We do this, Dad and I. We sort of forget about one another from time to time. Now that I’m an adult and understand how to conduct myself without making (too many) waves, we get along well enough when visiting. But our relationship has never been a solid one.

A few weeks ago, I received word that he would finally get an examination done on his cough. The one so bad it wakes him up at night. All I said was, “good.” unable to muster up any further emotion but knowing now that there was a reason for concern.

There now really is a little box near him, giving me anxiety.

*

I still haven’t reached out.
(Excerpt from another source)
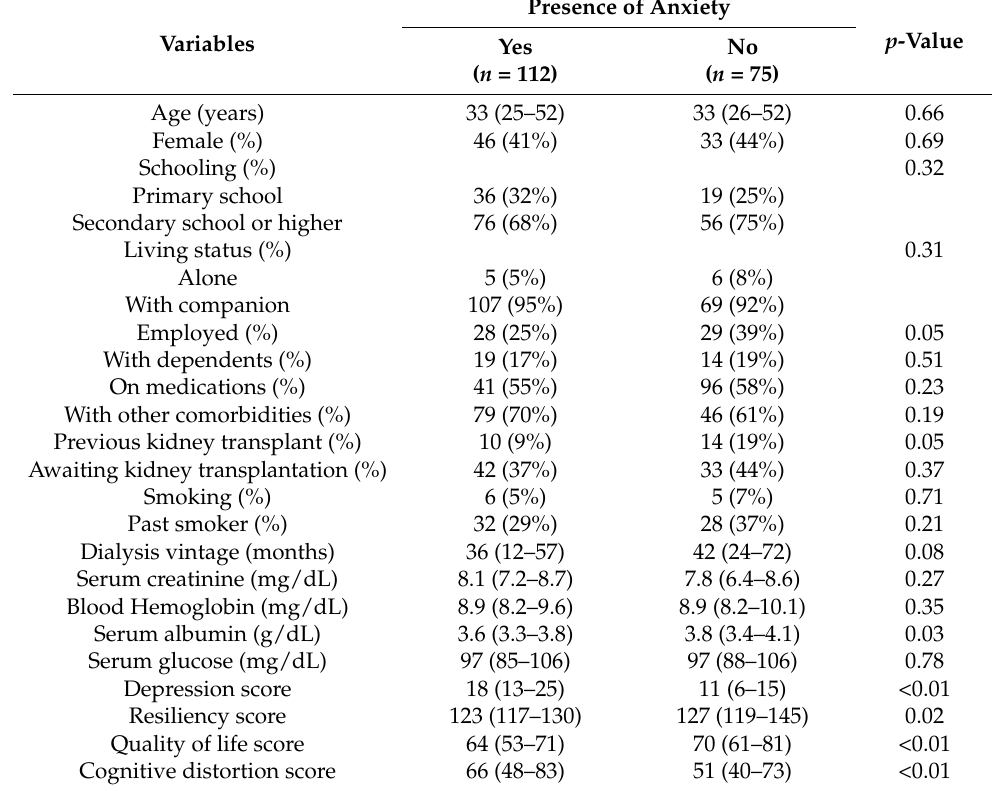
Table 2. Socio-demographic, clinical characteristics, and psychological variables of patients with and without anxiety (total BAI score ≥ 10 points). Data is shown as median (percentile 25–percentile 75) or absolute value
I keep assuming that someone from back home will get in touch once they know something. Understand better what the diagnosis is.
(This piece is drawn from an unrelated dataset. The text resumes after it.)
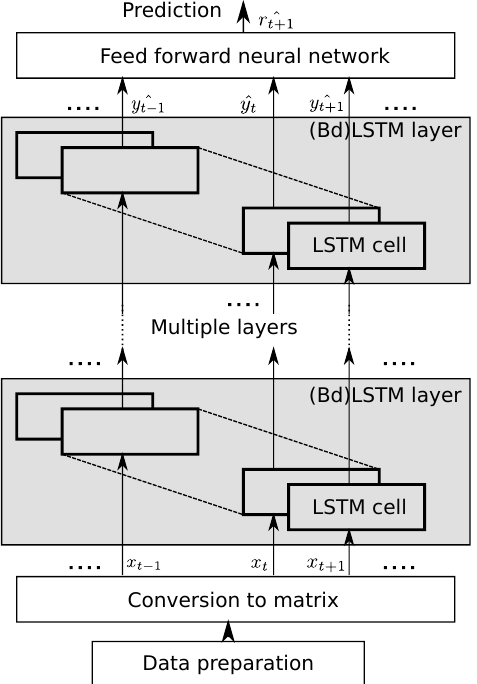
Figure 6. Architecture of the LSTM ANN used for network throughput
I don’t know whatever happened to the redwood table. Maybe it’s hidden away in Dad’s shop. Or perhaps it disappeared without me ever realizing as the water hauler did — by that time; I was too busy with my own life to care about his.

I care now, though, so I drop him a line and ask how he’s doing. We exchange four very brief messages. Outlining in clipped formal sentences the overview of our respective lives. Then, once again, we go our separate ways.

I don’t know how to do this any differently. I don’t know how to make a better effort. It’s as though I have a blockage in me — some sort of sturdy brick wall that keeps me from emotionally opening up to my father.

I look at the redwood table, covered in dust and wonder if the owner of this piece of furniture once thought of it as a staple in their family. I look at the yellow-orange leaves drifting down from treetop branches — pinched and loosened fingers dropping remnants of past lives.

I’ve never loved fall because it reminds me of death. But as I watch a rainfall of teardrop-shaped leaves make their way through the Autumn-cold air, I realize that with death comes life and all sorts of opportunities for new beginnings.

Instead of leaving our brief message thread the way it is, I pull out my phone, find Dad and try just a little harder to make contact.